Almost three years on from the capitulation to the Brazilians, Eriksson believes progress has been made, claiming with some justification to have a more mature and more technically proficient squad, less inclined to give the ball away.

In that respect, the most positive aspect of the week was confirmation that Joe Cole now understands the priorities of football at the highest level and looks capable of marrying his unquestionable individual skills to the team ethic.

Patience was required in both matches when the team went to the dressing room at half-time with the scoreline somehow blank. At Old Trafford, it was necessary to emphasise that Beckham needed to stay wide and stretch the opposing defence instead of overcrowding a congested centre-midfield.

At Newcastle, it would be nice to think that more runs behind the defence to the byline were suggested, the diet of high crosses cooked up for Owen and Wayne Rooney (neither of them the tallest of strikers) having quickly become jaded.

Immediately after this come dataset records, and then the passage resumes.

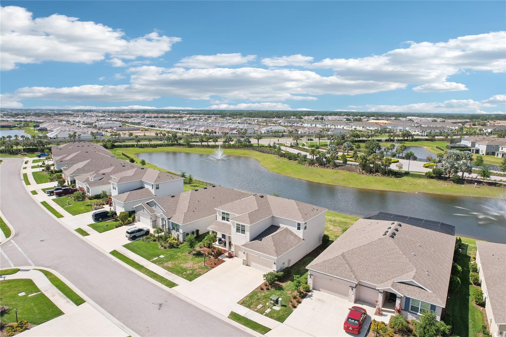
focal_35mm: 22
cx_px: 253
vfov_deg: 57.2
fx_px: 309
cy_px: 168
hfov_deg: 78.6
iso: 120
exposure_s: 1/3200
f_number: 2.8
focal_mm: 8.4
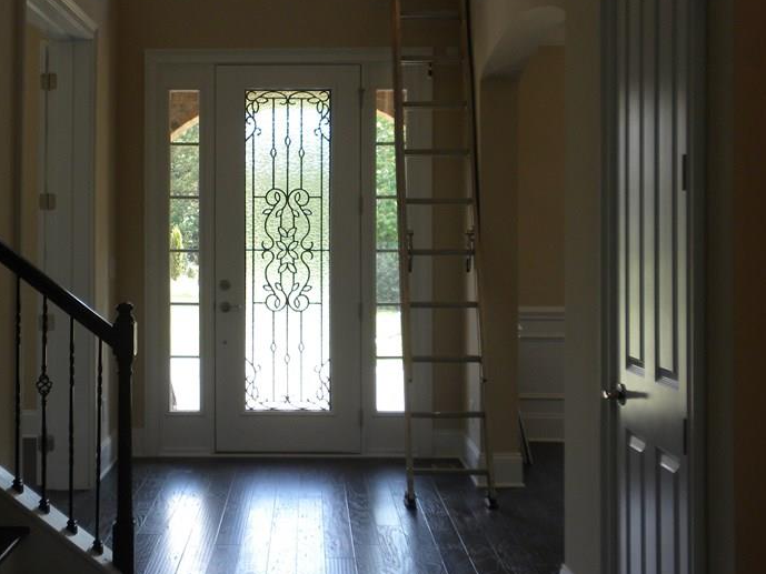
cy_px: 233
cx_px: 298
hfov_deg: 34.8
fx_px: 1217
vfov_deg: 26.5
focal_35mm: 55
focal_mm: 6.6
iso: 97
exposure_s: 1/55.4
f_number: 3.5
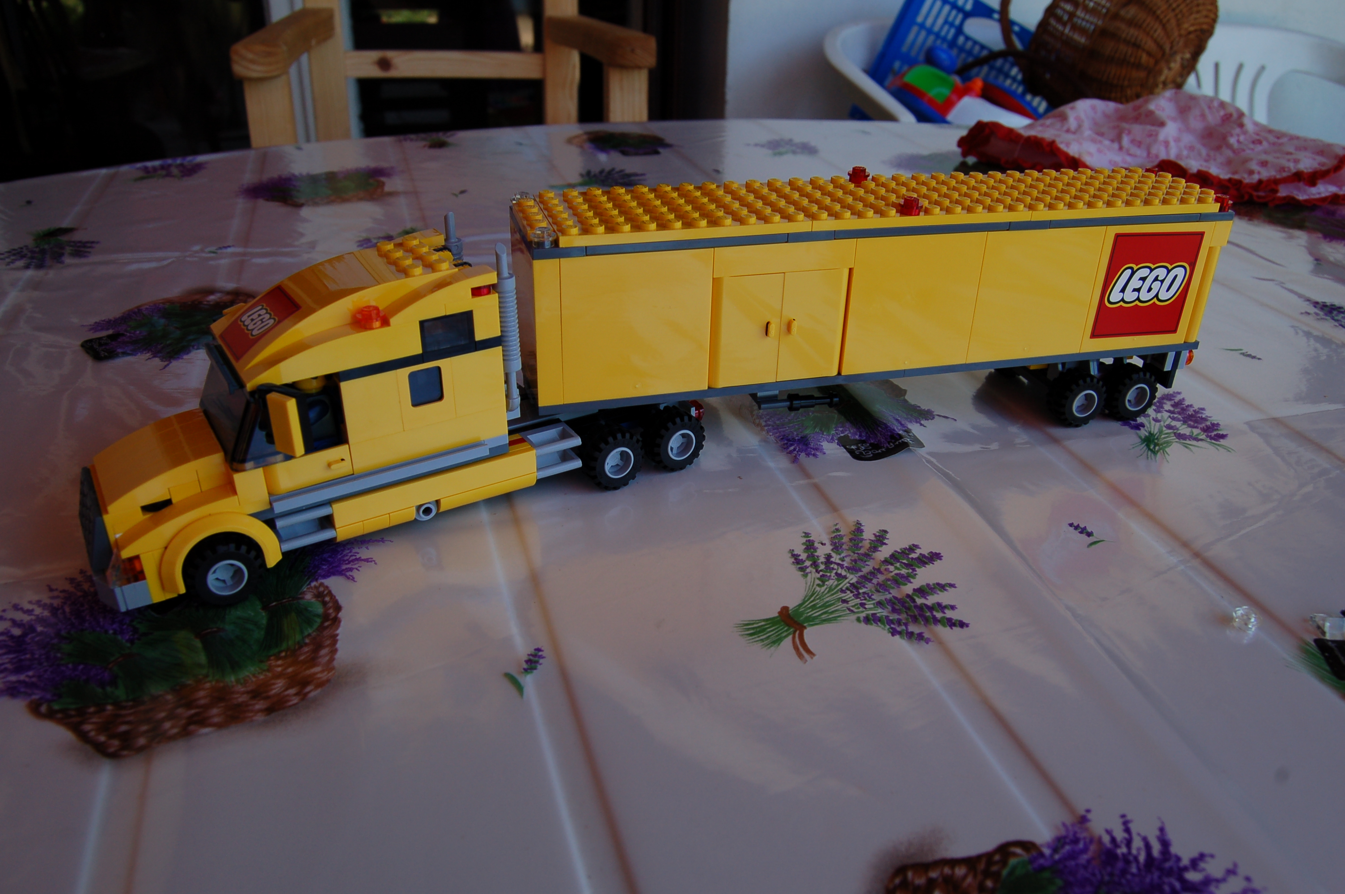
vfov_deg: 47.8
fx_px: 1008
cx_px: 672
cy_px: 447
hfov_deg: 67.4
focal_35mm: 27
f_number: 8
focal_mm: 18
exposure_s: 1/80
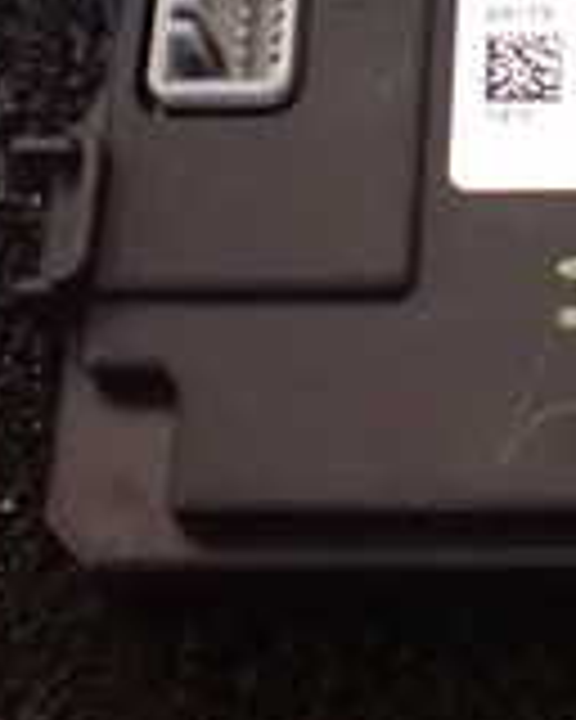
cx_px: 706
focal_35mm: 110
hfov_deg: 13.6
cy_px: -108
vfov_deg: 16.8
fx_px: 2344
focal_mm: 5.4
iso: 1600
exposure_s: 1/30
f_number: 2.3
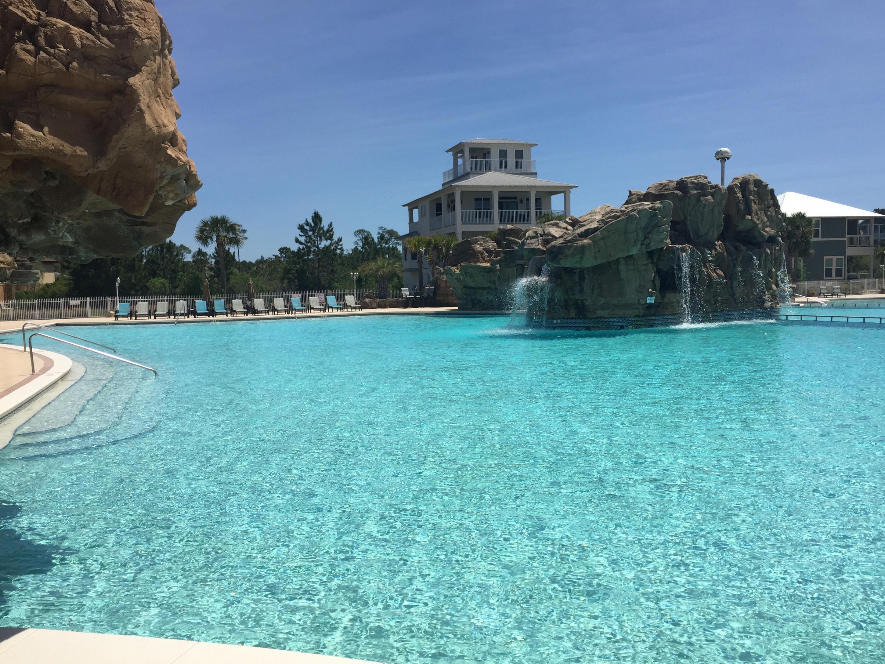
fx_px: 767
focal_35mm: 30
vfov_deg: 46.8
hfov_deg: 60.0
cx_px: 448
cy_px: 337
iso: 32
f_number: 2.2
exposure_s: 1/3968
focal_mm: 4.15
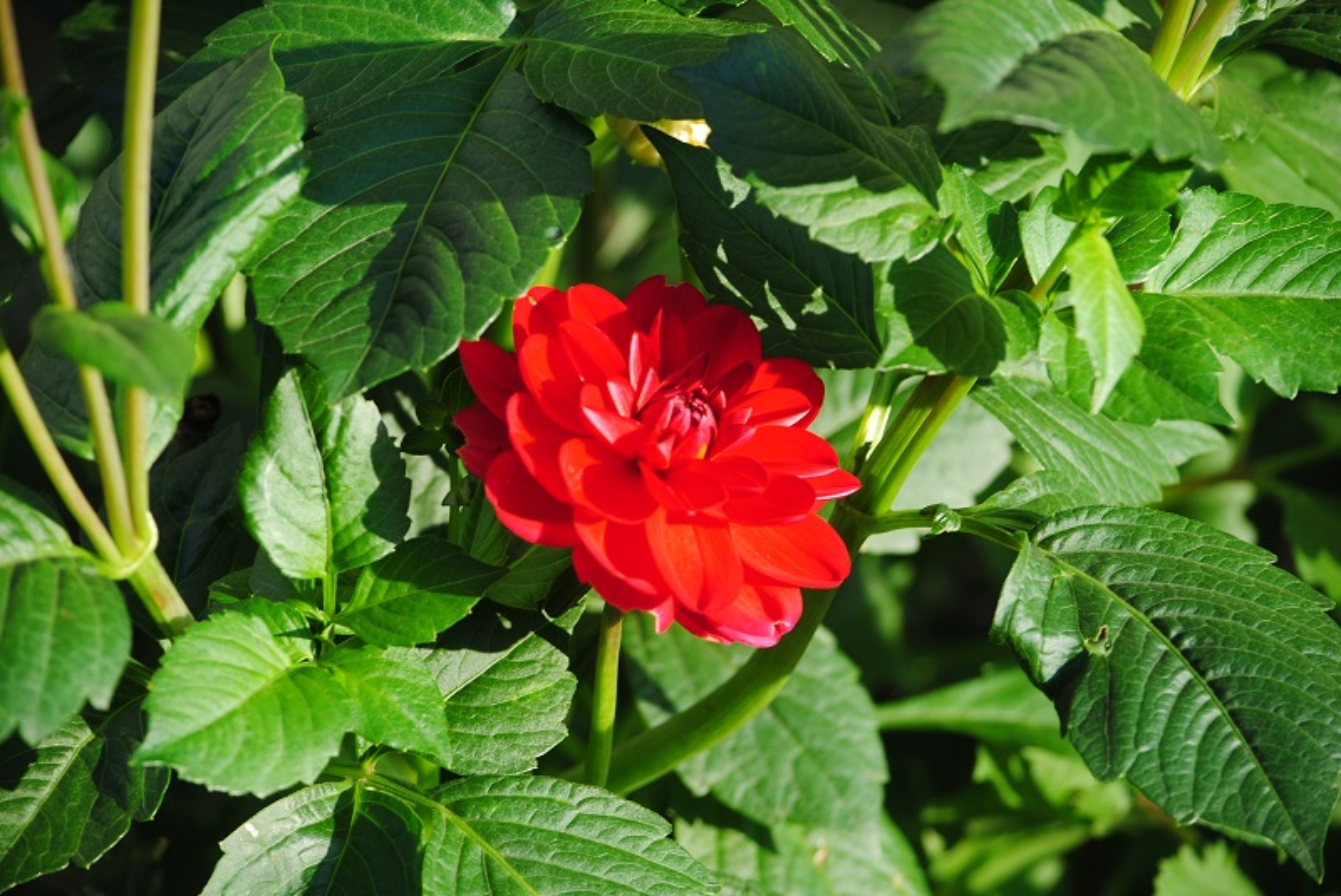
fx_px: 5481
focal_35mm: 147
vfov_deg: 9.4
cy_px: 448
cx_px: 670
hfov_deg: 13.9
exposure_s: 1/100
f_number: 5
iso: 100
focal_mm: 98
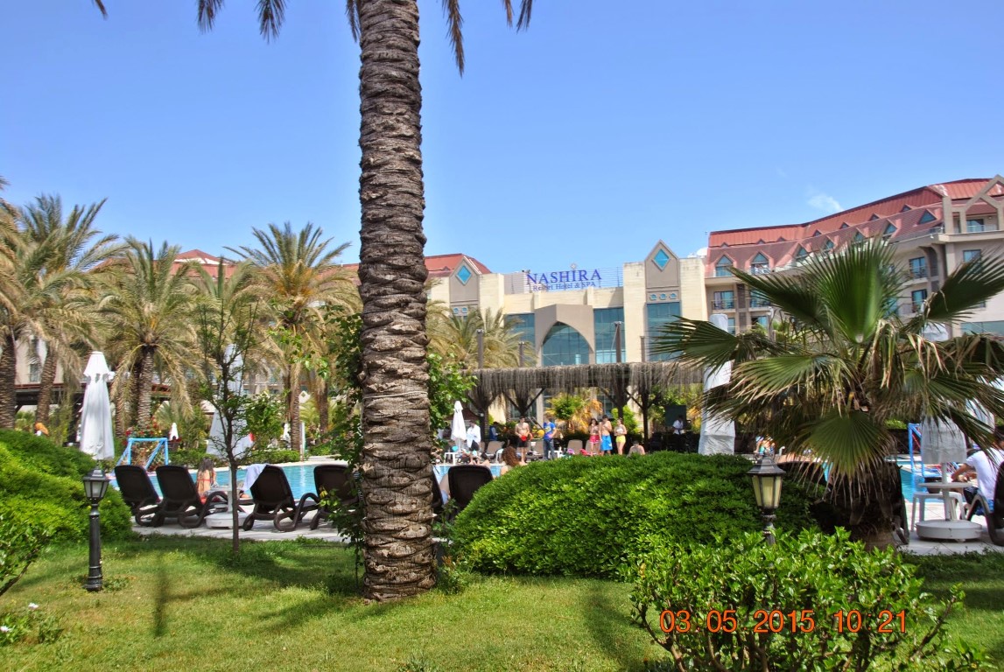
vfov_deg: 43.7
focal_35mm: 30
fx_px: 838
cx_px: 502
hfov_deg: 61.9
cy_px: 336
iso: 100
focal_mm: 20
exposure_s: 1/200
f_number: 7.1
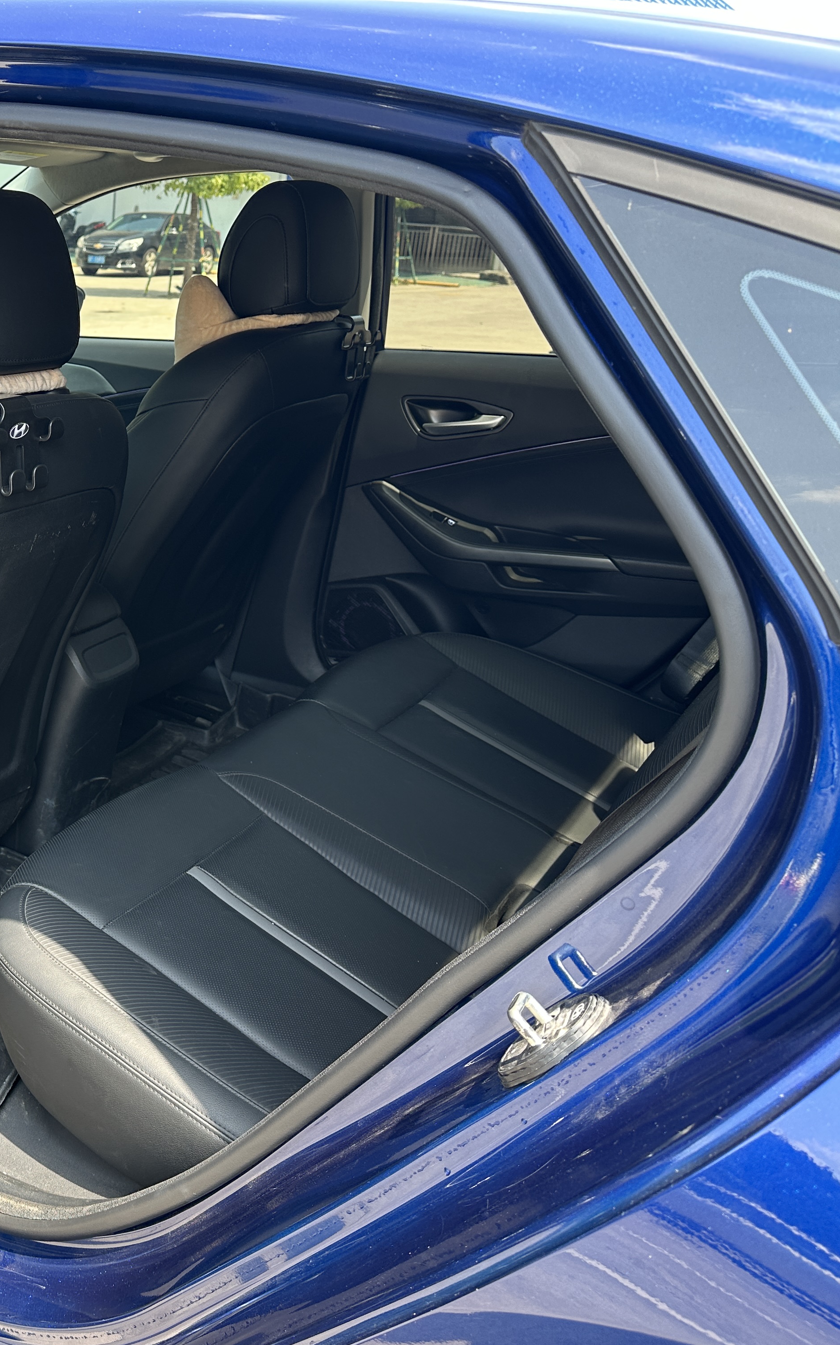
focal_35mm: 34
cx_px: 11
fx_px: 1245
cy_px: 673
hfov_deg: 34.2
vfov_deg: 56.7
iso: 80
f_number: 1.78
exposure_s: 1/291
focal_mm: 6.86
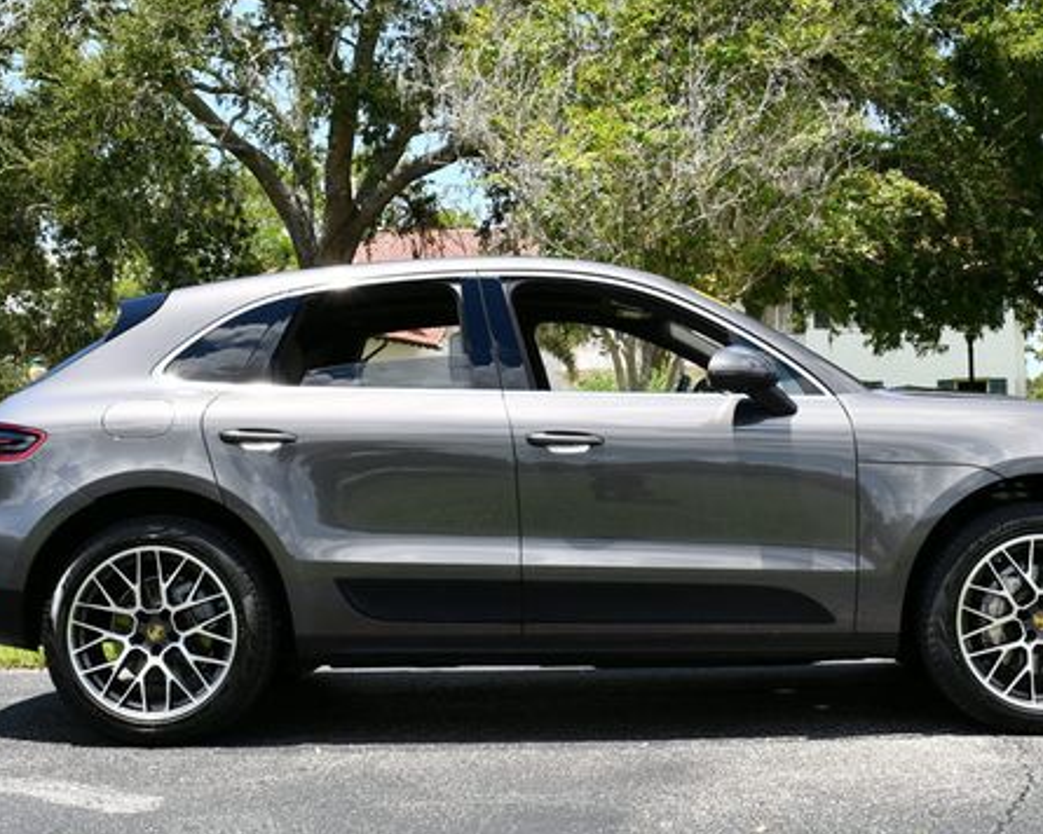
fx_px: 1667
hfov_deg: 34.7
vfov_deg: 28.1
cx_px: 577
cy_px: 363
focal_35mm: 54
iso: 160
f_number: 8
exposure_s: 1/250
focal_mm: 20
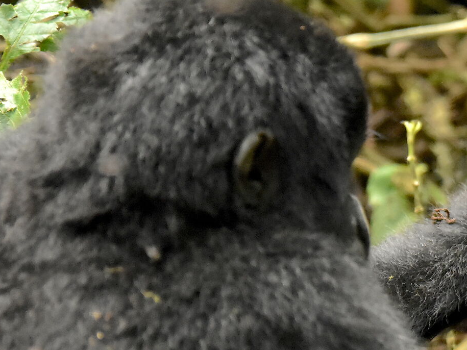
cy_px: 247
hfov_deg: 8.6
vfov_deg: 6.5
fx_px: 3062
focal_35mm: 227
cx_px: 549
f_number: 2.8
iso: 6400
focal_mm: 60
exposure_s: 1/1600
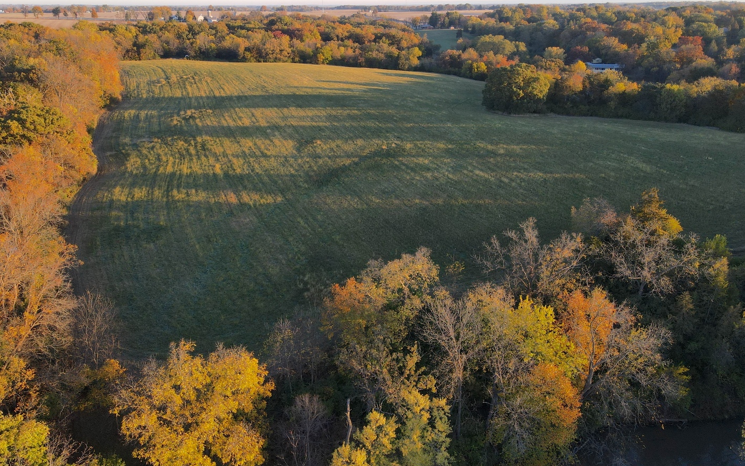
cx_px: 370
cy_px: 230
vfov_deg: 47.6
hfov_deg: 70.4
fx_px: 528
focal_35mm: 26
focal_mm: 4.5
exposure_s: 1/100
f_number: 2.8
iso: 100
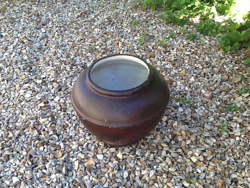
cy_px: 94
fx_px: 318
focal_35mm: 44
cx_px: 125
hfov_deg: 42.9
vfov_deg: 32.9
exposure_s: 1/120
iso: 64
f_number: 2.4
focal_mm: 2.03
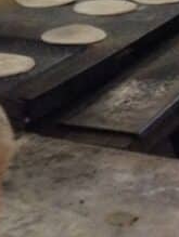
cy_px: -108
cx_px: 130
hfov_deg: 9.7
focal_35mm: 154
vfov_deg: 12.3
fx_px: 1059
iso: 400
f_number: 2.4
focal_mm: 4.12
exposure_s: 1/15
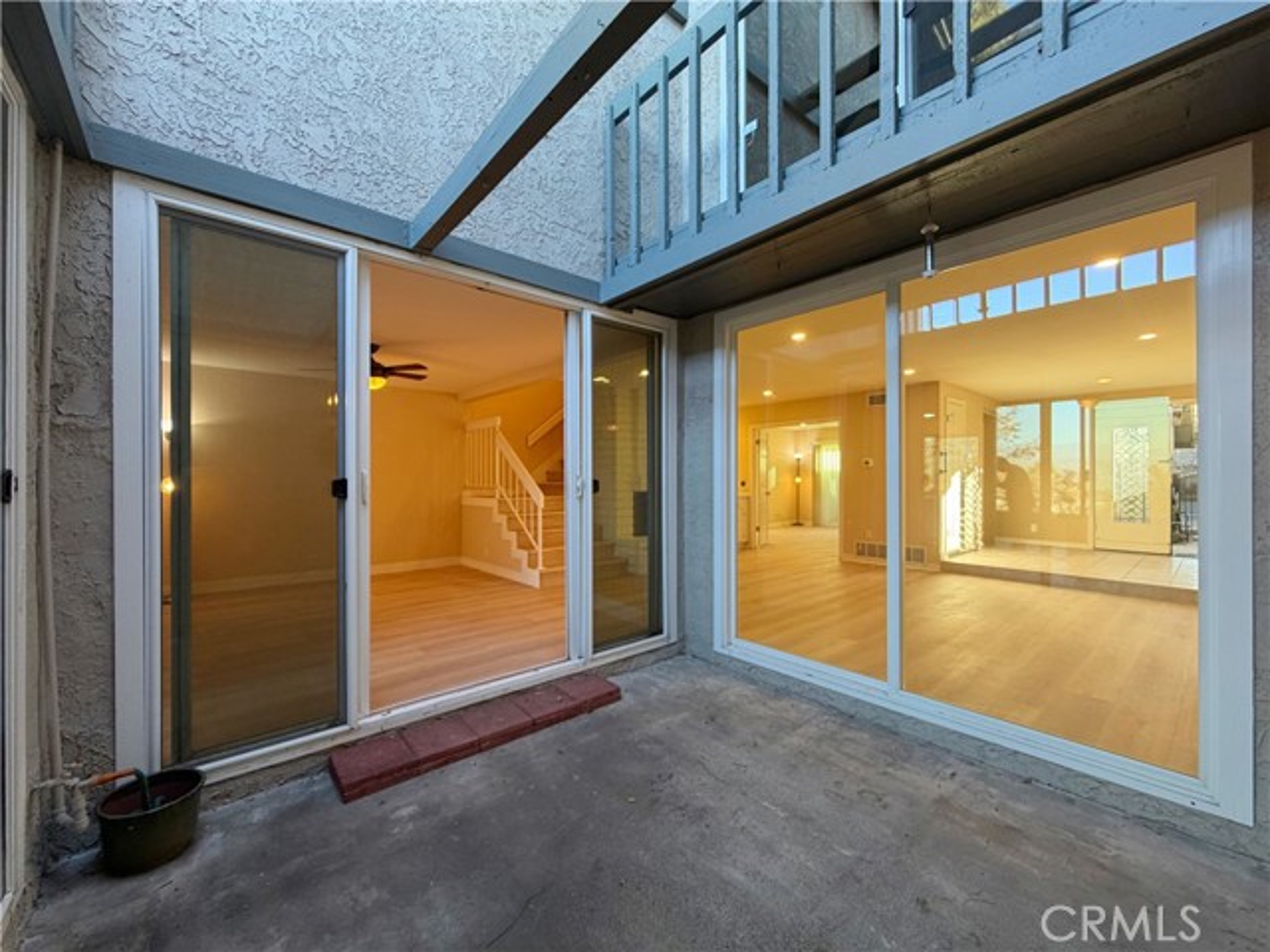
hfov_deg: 102.1
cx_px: 635
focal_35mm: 14
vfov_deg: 85.7
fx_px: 514
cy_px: 476
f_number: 2.2
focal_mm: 2.22
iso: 125
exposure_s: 1/120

Those who feel that Shaun Wright-Phillips is much better equipped to provide that service than Beckham will have found the latter's improved performance (and well-taken goal) a mixed blessing. Wright-Phillips and his supporters must hope he is fit to play against the US in the captain's absence. Owen will need games and form early next season, especially as a stupid handling offence means he misses the first of the two banana-skin games in Cardiff and Belfast early in September.

Poland, assuming they win in Azerbaijan in June, will go to the top of the table, and Eriksson believes they will stay there at least until England play their game in hand at home to Austria next autumn. If that is so, then Wednesday 12 October will loom as large in the calendar as did Wednesday 17 October 1973, when a supposed clown of a Polish goalkeeper denied England a place at the World Cup finals. It is being assumed that Eriksson's team would still qualify this time as one of the two best-placed runners-up, though that is not certain.

Overall, however, whether looking at the scoreline or the quality of performance, the Swede is entitled to his quiet satisfaction. "The two performances were very professional, very high quality," he said. "If we can go on making performances like that and hopefully have no injuries, I think we can compete with the best in the world." But the natural caution is never far away: "First we have to qualify."